Acting Judge Parker convicted Oxurub on seven of the 11 charges after he rejected his defence that he was not at the scenes of the attacks.
The judge found that the five complainants – all of whom told the court that they recognised Oxurub and that he was the man who had attacked them – were credible and reliable witnesses. The one witness, who was the last of the complainants to be attacked, identified Oxurub close to the scene of the attack about half an hour after the incident, Acting Judge Parker recounted. That identification was done after a police officer, acting on a description of the clothing the assailant had been wearing, stopped Oxurub at an exit from the hospital grounds.
Three of the other complainants – including two 16-year-old girls – identified Oxurub as the man who had attacked them when he took part in a police identification parade after his arrest.

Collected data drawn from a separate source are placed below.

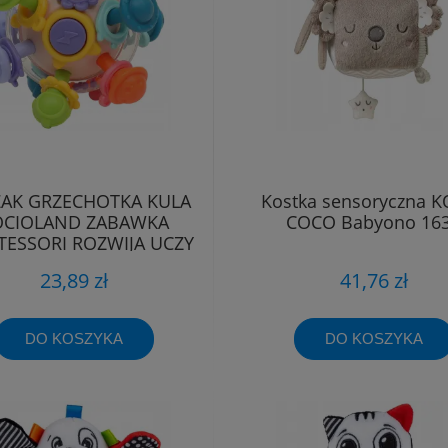
AK GRZECHOTKA KULA
Kostka sensoryczna 
OCIOLAND ZABAWKA
COCO Babyono 16
ESSORI ROZWIJA UCZY
23,89 zł
41,76 zł
DO KOSZYKA
DO KOSZYKA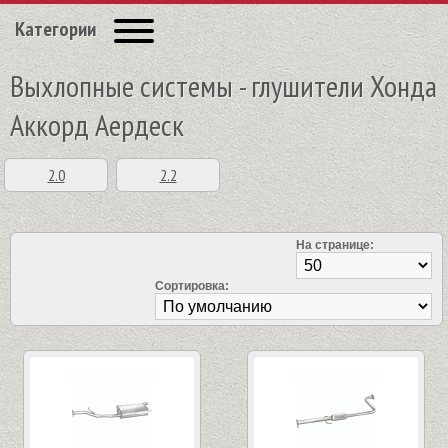
Категории
Выхлопные системы - глушители Хонда
Аккорд Аердеск
2.0
2.2
На странице:
Сортировка: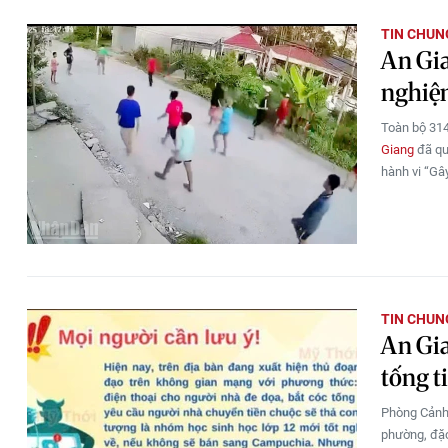
TIN CHUN
An Gia
nghiện
Toàn bộ 314
Giang
đã qua
hành vi “Gây
TIN CHUN
An Gia
tống t
Phòng Cảnh 
phường, đặc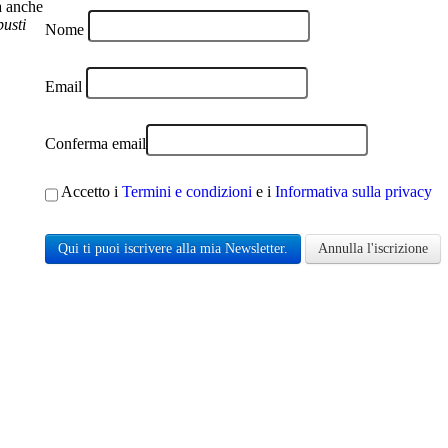
a anche
busti
Nome
Email
Conferma email
Accetto i
Termini e condizioni
e i
Informativa sulla privacy
Qui ti puoi iscrivere alla mia Newsletter.
Annulla l'iscrizione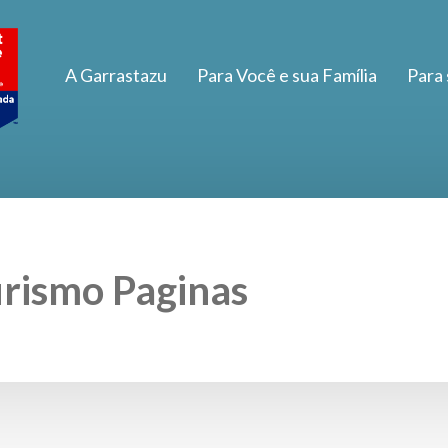
A Garrastazu
Para Você e sua Família
Para
rismo Paginas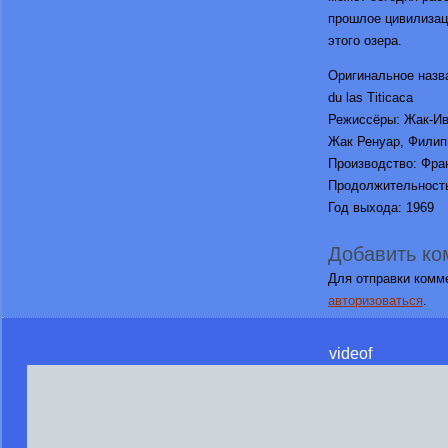
прошлое цивилизац
этого озера.
Оригинальное назва
du las Titicaca
Режиссёры: Жак-Ив
Жак Ренуар, Филип
Производство: Фра
Продолжительность
Год выхода: 1969
Добавить ко
Для отправки комм
авторизоваться
.
videof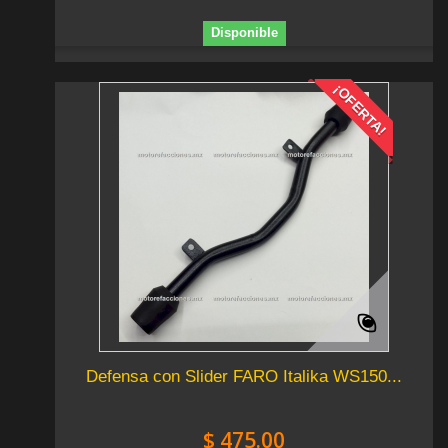
Disponible
¡OFERTA!
Defensa con Slider FARO Italika WS150...
$ 475.00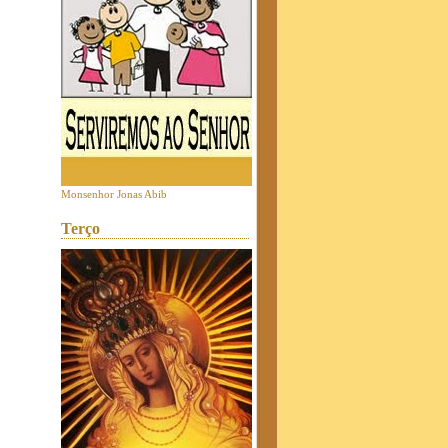
Monsenhor Jonas Abib
Terço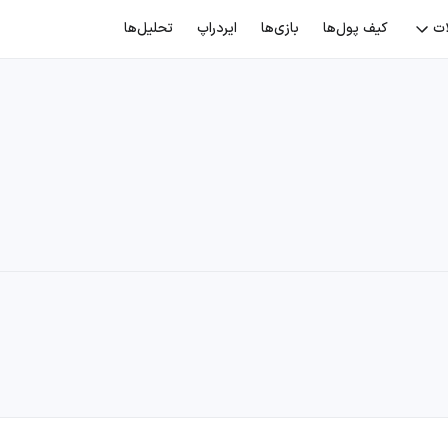
ات
کیف پول‌ها
بازی‌ها
ایردراپ
تحلیل‌ها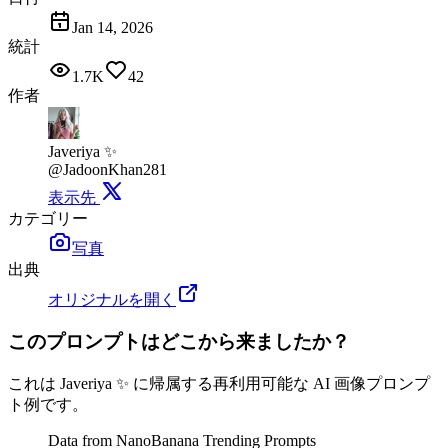
Jan 14, 2026
統計
1.7K
42
作者
Javeriya ✨
@JadoonKhan281
表示先
カテゴリー
写真
出典
オリジナルを開く
このプロンプトはどこから来ましたか？
これは Javeriya ✨ に帰属する再利用可能な AI 画像プロンプ
ト例です。
Data from NanoBanana Trending Prompts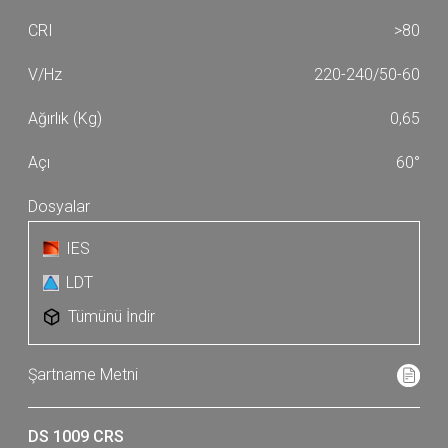
>80
220-240/50-60
0,65
60°
IES
LDT
Tümünü İndir
DS 1009 CRS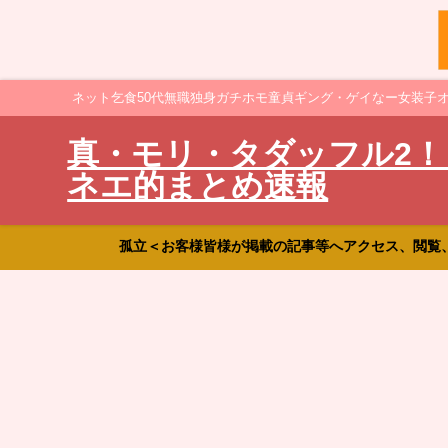
ネット乞食50代無職独身ガチホモ童貞ギング・ゲイなー女装子
真・モリ・タダッフル2！
ネエ的まとめ速報
孤立＜お客様皆様が掲載の記事等へアクセス、閲覧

Another of the complainants, who was 13 years old at the time of the incident, positively identified Oxurub in the dock in court. She was due to also take part in an identification parade organised by the police when Oxurub refused to participate.
Oxurub claimed during the trial that he could see through the glass partition which was supposed to shield witnesses attending an identification parade from the view of suspects taking part in such a procedure. Having inspected the police’s ID parade facility during the trial, Acting Judge Parker rejected Oxurub’s claim in that regard as “a moronic mendacity set up to mislead the court”.
He also rejected the evidence delivered by a cousin of Oxurub, who told the court that Oxurub was in his company on two of the days on which women were attacked and raped on the hospital grounds. Oxurub’s cousin also acknowledged during his testimony that he would do anything to prevent his relative from going to prison, the judge noted.
He further noted that a similar “diabolical and criminal modus operandi” was used with clockwork precision when four of the attacks were carried out: “He meets his victim; he greets the victim; he grabs the victim by the throat until the victim loses consciousness; when the victim regains consciousness she sees that the accused had left the scene of crime; the victim realises that she had been raped.”
Acting Judge Parker added: “These odd coincidences are too weighty to be ignored.”
Oxurub is scheduled to return to court on 22 June for the hearing of further arguments and possibly further evidence before his sentencing.